The story, for what it is, is good. It delves into the politics of a city, paranoia, group oppression, and betrayal. The story is actually being told through one of your companions over three acts, who is being interrogated as to the main character’s (your) location. Each act ends and starts with your companion telling his interrogators what happened during the time you left off. Explaining why you disappeared and why this particular group is looking for you delves into the late story and is spoiler filled so just know that things blow up in an important way. The only thing that bothered me is that for all the choices you seem to be given, little matters. You can import your old DA:O save to have some minor tie-ins, but it effects little overall. Only a few things actually happen, story wise. The rest is maybe passed by in a line of text.

The sound I can’t comment much on because it didn’t really stick out to me. The voice acting is well done. As far as the ambient soundtrack goes, I actually could not tell you off the top of my head because I honestly can’t remember if the city or the other areas even had music. It was that subdued. The battle music suits fighting fine, but unfortunately mine was bugged at the time of playing (as were others judging from their forum) where the battle music only cuts in for a second and the rest of the time is just a high pitched echo playing. I know what it sounds like though and it is nice, shame I didn’t get to hear it actually in my game though opposed to having to find it outside of it.

The graphics are fairly good, even on lower settings the game looks nice so that’s a plus for those who can’t run it very high. They aren’t mind blowing but they’re modern, so you wouldn’t feel like you’re playing a game a few years back.

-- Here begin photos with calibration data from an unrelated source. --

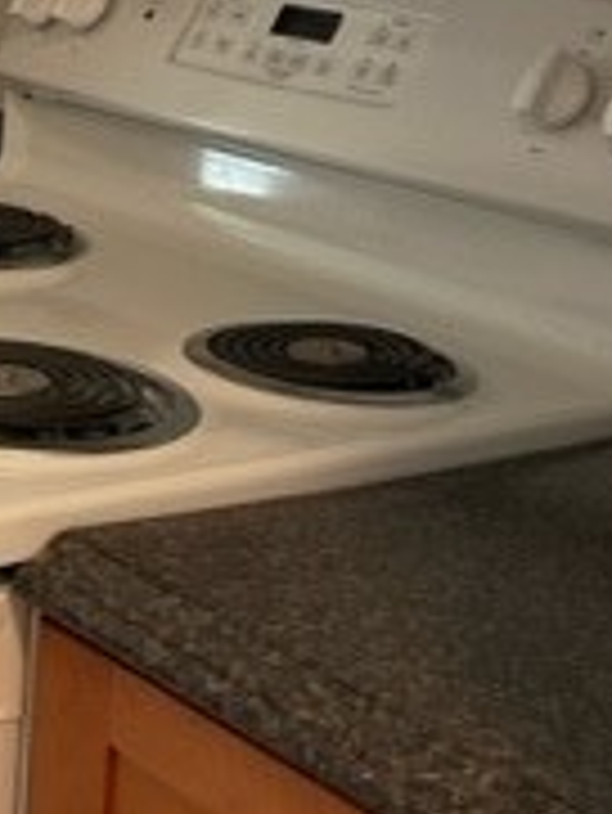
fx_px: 2001
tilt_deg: -14.2
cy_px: 247
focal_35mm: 85
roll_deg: -1.4
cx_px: -400
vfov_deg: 22.9
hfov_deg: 15.5
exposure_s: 1/120
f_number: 1.78
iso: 200
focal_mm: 6.86
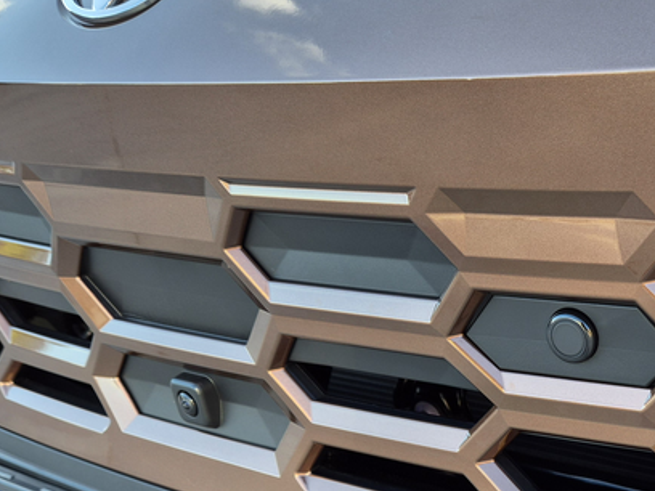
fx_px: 1003
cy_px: 381
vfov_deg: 27.1
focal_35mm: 53
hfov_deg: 34.3
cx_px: 580
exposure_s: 1/180
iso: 25
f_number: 1.8
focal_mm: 5.4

Overall, Dragon age II is a great game. Despite my personal feelings about the switch in gameplay, I can see what they were going for and making it a bigger market on the consoles and that’s just business. I enjoyed the game, and currently running it through a second time. I would recommend it to anyone who enjoys RPGs, action or traditional based. Just if you’re coming in from the first game keep an open mind and enjoy it for what it is, not what we might’ve expected/wanted. Change keeps the industry alive, and we have to roll with it.

Dragon Age II

 ★★★★☆ 

Gameplay:★★★★☆ 
Technical:★★★★☆ 
Dragon Age II changes the formula enough to cause a stir between PC gamers and console gamers, but pushes out a good game nonetheless.